Government wants to make the VC's strong, the help that is being offered in terms of corpus is being given with one of the complex condition. The condition for the venture capitals being that government intends to contribute up to 50% of the stated corpus of a SEBI-registered venture capital fund only when the VC’s raise their part of the corpus.
This is complex because the market to raise the funds from market is very limited for VC’s, Banks and insurance companies are allowed to invest only 10% of the overall corpus of the VC’s. Pension funds are not allowed to invest in VC’s, as the risk factor is high. Mutual Funds would take long time to look at them as potential and safe investment option. This leaves them with High net worth individuals (HNI), who out of compassion and yearning to see something new & creative are looking towards VC’s. The incentive aren’t much and risk takers are few, so the corpus gearing up to that 50% mark is a bit tedious.
What are the other initiatives meant to boost the impetus?
Using “Make in India” here -
As a part of “Make in India” initiative, Government proposes to:
  • Hold one fest at the national level annually to enable all the stakeholders of Startup ecosystem to come together on one platform.
  • Hold one fest at the international level annually in an international city known for its Startup ecosystem.

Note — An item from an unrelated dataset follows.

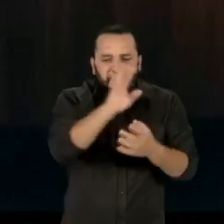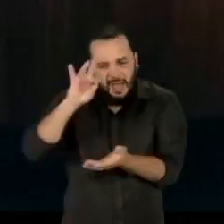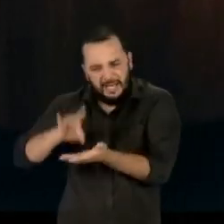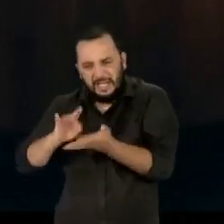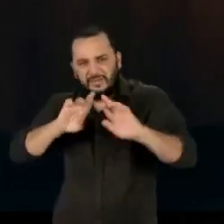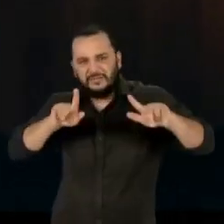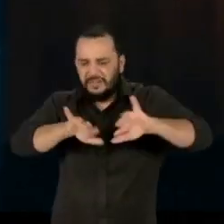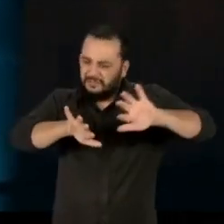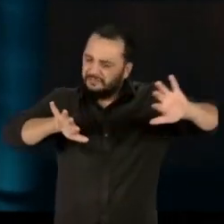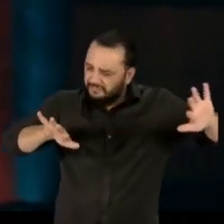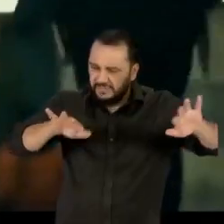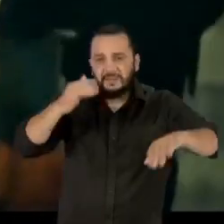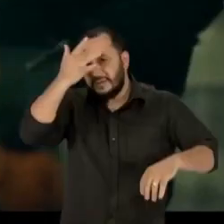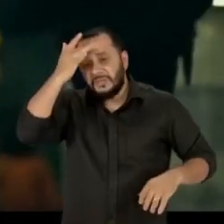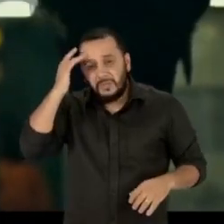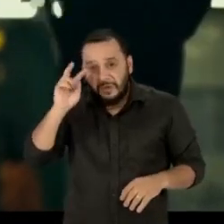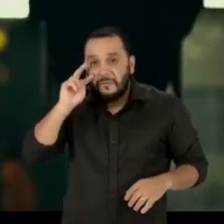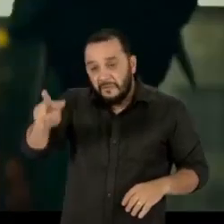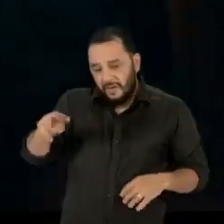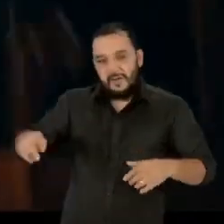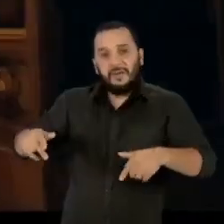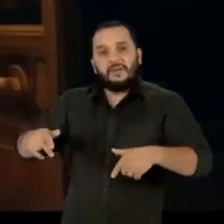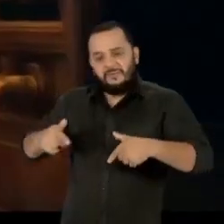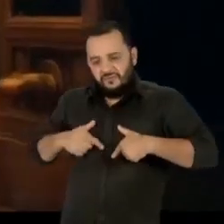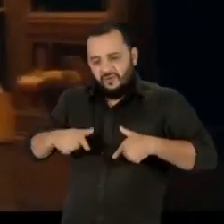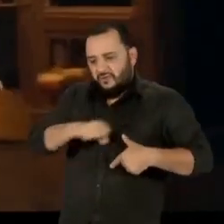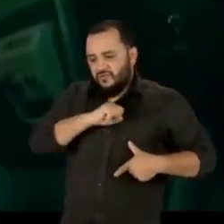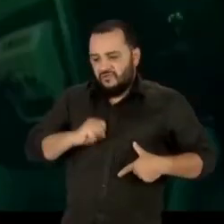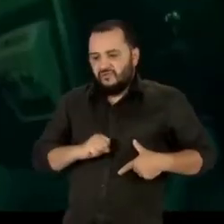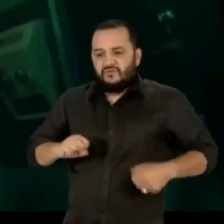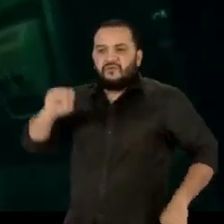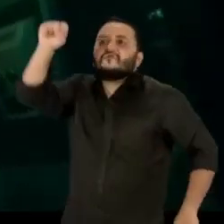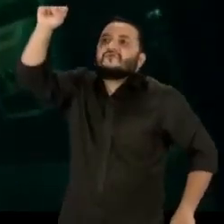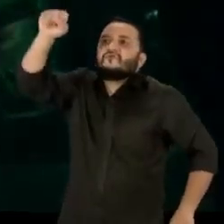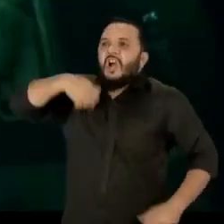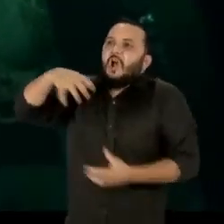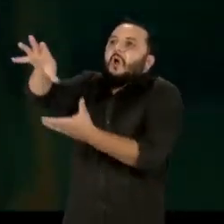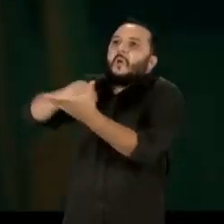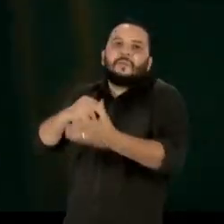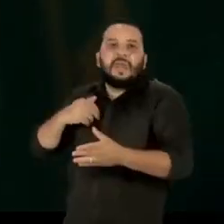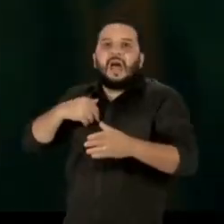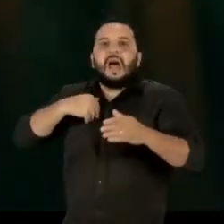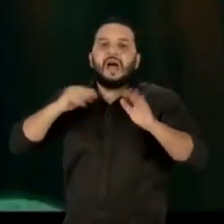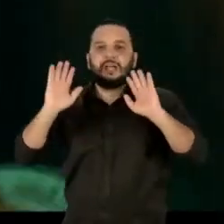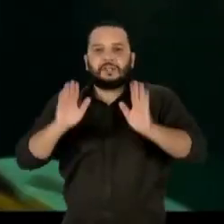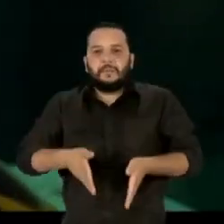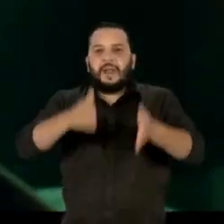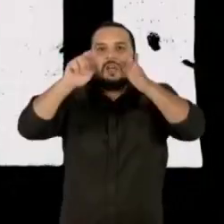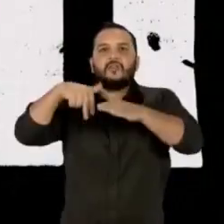que veja um filme sobre um super-herói dos quadrinhos não pode se achar com grandes poderes e sair voando.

There is also the launch of Atal Innovation Mission aimed on promoting entrepreneurial work by supporting them through setting up of ‘Tinkering labs’, incubators, training and funding.
Private sector boost -
Promotion of private sector to step up the game in Incubators setup, 35 new incubators in existing institution and 35 new private incubators both with a grant or fund support up to Rs. 10 crores.
Educational institution as a part -
Using the existing infrastructure to boost setting up of innovation labs, by setting up innovation centres at various IIT’s, NIT’s and others.
Bio-tech startups on the rise -
5 new Bio-clusters, 50 new Bio-Incubators, 150 technology transfer offices and 20 Bio-Connect offices will be set up in research institutes and universities across India. There will also be a Biotech Equity Fund setup to provide financial assistance.
 Conclusion
The step is a bold one which is challenging the new minds to come up with new ideas and have a foundation to work with. Although going deep into technicalities one may call this “Innovation India” as essentially that is a key factor in the whole initiative, you cannot just be a startup or you should be smart to sell your idea in the definition of a startup. But in any of the way it’s a start, with government pushing to lay the foundation it can only make the ground merrier for the private entities to improve on the start and enjoy the fruits. Lastly, there is a lot which still would be required to be done by the governmental bodies, as there are these grand schemes announced within the large sphere which will be driven by the efforts of these bodies (the innovation scheme, working with existing platforms, grand innovation fairs, and hubs for discussion). So we wait and watch how this moves and in which direction it eventually moves.